亡き叔父から母が相続した不動産、ついに最終処理へ #901 介護振り返りnote097
以前のブログでも少し触れましたが、僕の母が亡くなった兄、つまり僕の叔父から相続していた不動産について、いよいよ最終的な処分が完了しました。
今回はその中でも、滋賀県東近江市にあった2つの土地について詳しく書いていきます。

東近江市にあった2つの土地の概要
母が相続していた土地は、滋賀県東近江市に隣接して存在する2筆の不動産でした。
① 地目「山林」:135㎡
こちらは母が所有権を持つ土地で、登記上は「山林」とされています。
実際に現地を見に行きましたが、はっきりとした境界線もなく、どこからどこまでが該当するのかも不明な状態でした。
② 地目「田」:409㎡
もう一方は登記上「田」とされている土地。
しかし現地では田んぼとして使用されている形跡はなく、耕作もされていませんでした。
この土地には「所有権移転仮登記」が残っており、つまり過去に売買予約がなされた状態のまま、登記が完了していない状況だったのです。
昭和50年当時の原野商法の名残だった?
残っている資料や司法書士さんとの相談から分かってきたのは、以下のような経緯です。
- 叔父がこの2つの土地を取得したのは昭和50年(1975年)。
- 当時、この地域は住宅開発地として分譲されていたようで、2筆あわせて約545㎡という広さが、複数の宅地として販売対象になっていた模様。
- 地目が山林の土地はすぐに名義変更できたが、地目が田の方は農地法の関係で即時の所有権移転ができず、「所有権移転予約」という仮登記のままになっていた。

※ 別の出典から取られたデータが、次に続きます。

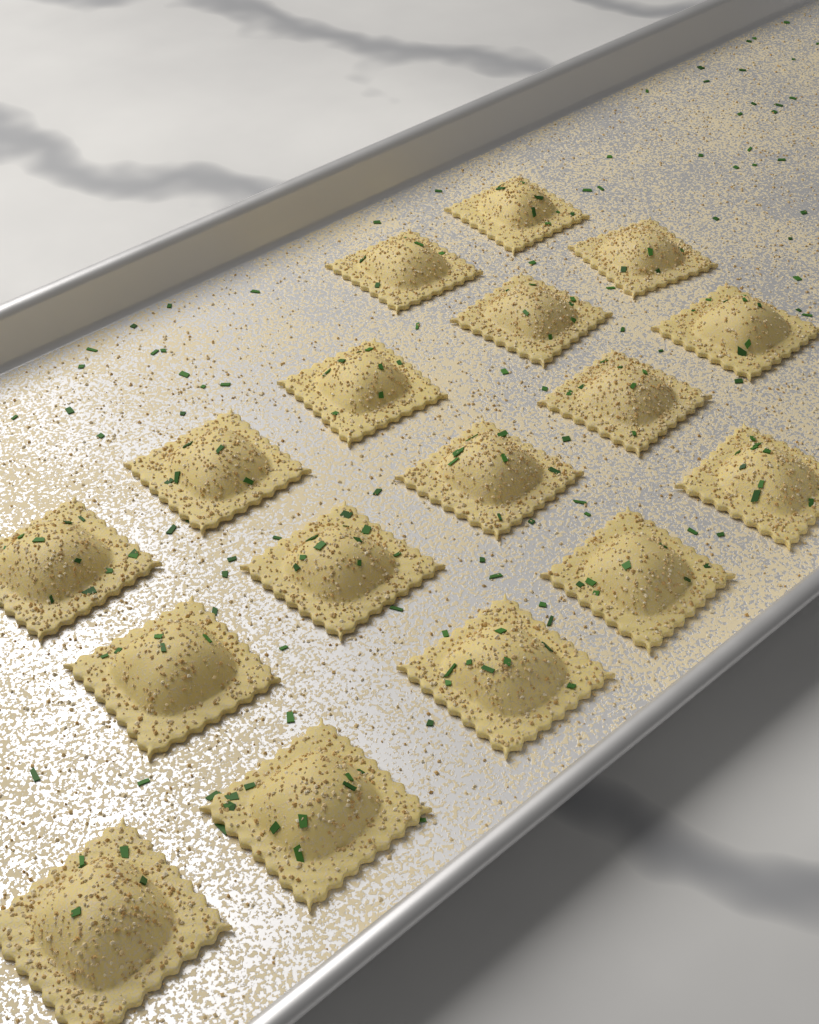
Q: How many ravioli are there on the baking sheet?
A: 17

- これら一連の流れは、1970年代に多く見られた原野商法——つまり「将来開発されるから今のうちに買えばお得ですよ」といった詐欺的商法の一種だった可能性が高いようです。
税金も通知も来ないまま、母が15年近く保有
この2筆の土地はいずれも未活用状態で、固定資産税もほとんど課税されておらず(名寄帳や公課証明で確認済み)、市からの通知も来ない状態でした。
母は叔父からの相続でこれらを引き継いだものの、特に利用もせず、気づけば15年近く放置されていたというわけです。
母の認知症進行をきっかけに整理へ
ここにきて母の高齢化と認知症の進行が見られるようになり、僕が相続や資産管理の窓口を引き継ぐことに。

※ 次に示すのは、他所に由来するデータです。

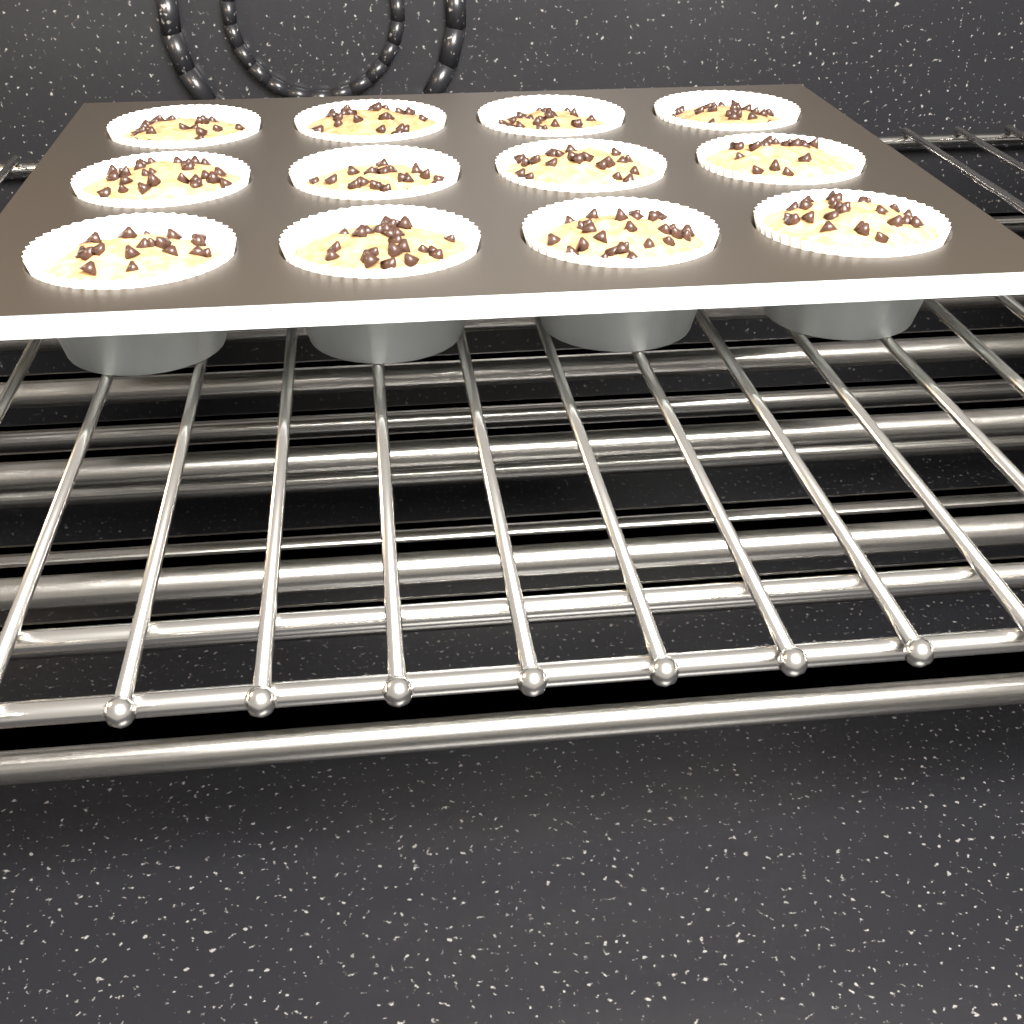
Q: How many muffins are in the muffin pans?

その過程でこの不動産が見つかり、「このタイミングで何とかしておこう」と動き出しました。
実際に行った土地処分の手続き
2025年春、まだ母に判断能力があるうちに、動ける手続きを進めました。
① 仮登記状態の「田」の処理
まずは、所有権移転仮登記が残っていた「田」の土地から。
これは、「売買予約を取り消して仮登記を抹消」すればよいということで、司法書士さんに依頼。
母と司法書士さんとの面談を経て必要書類を準備し、現在の仮登記名義人にも一報を入れてもらいました。

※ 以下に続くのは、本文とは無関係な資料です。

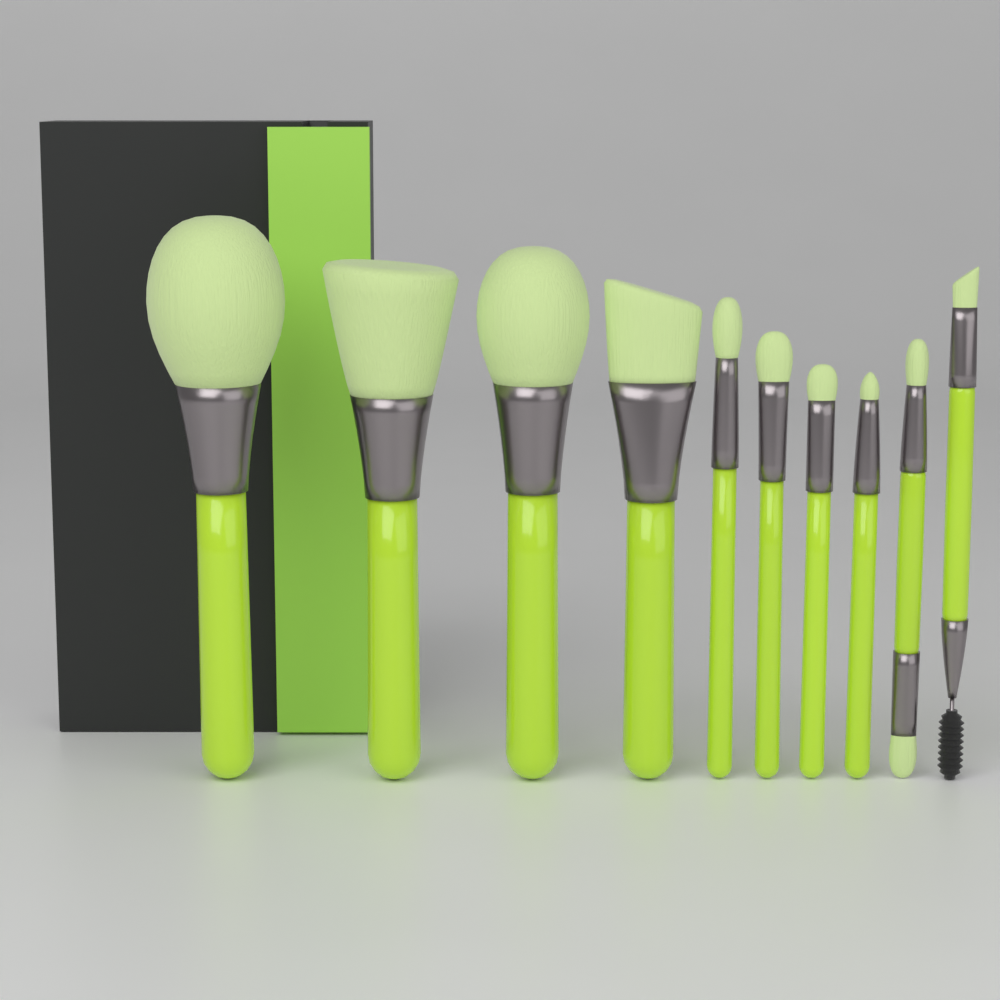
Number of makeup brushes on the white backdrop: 10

およそ2週間程度で仮登記の抹消手続きが完了しました。
② 所有権を持つ「山林」の処分方法を検討
本当に困ったのは、母が完全に所有している「山林」の方でした。
何せ境界も不明で価値もほぼゼロに近く、「売る」というのは非現実的。
そこで現実的に考えられる選択肢は以下の3つ。
- 従前の仮登記所有者に戻す(譲渡)
→ 現地調査時に、その意志がないことは確認済み。 - 自治体や国に引き取ってもらう
→ 自治体による引き取りや、国庫帰属制度(2023年施行)を活用する方法。 - 不要不動産引取り業者に依頼する
→ 処分費用はかかるが、手間を減らすことが可能。
現在はこの2と3のどちらかで、もっとも現実的で安全な方法を選び、処理を進めているところです。
まとめ:不要不動産は「見つけたら早めに動く」が吉
今回の件で感じたのは、「相続している不動産が使われていない=価値がないとは限らない」ということ。
逆に言えば、「価値がなくて処分できない不動産」も、放っておくと後々大きな負担になります。
特に高齢の親が所有している土地は、今のうちに調査・整理を進めておくと、将来的に自分たちの負担を減らせます。
僕自身、今回のような相続不動産の処分は初めてでしたが、司法書士さんの力を借りつつ、少しずつ前に進めています。
同じような状況で悩んでいる方の参考になれば嬉しいです。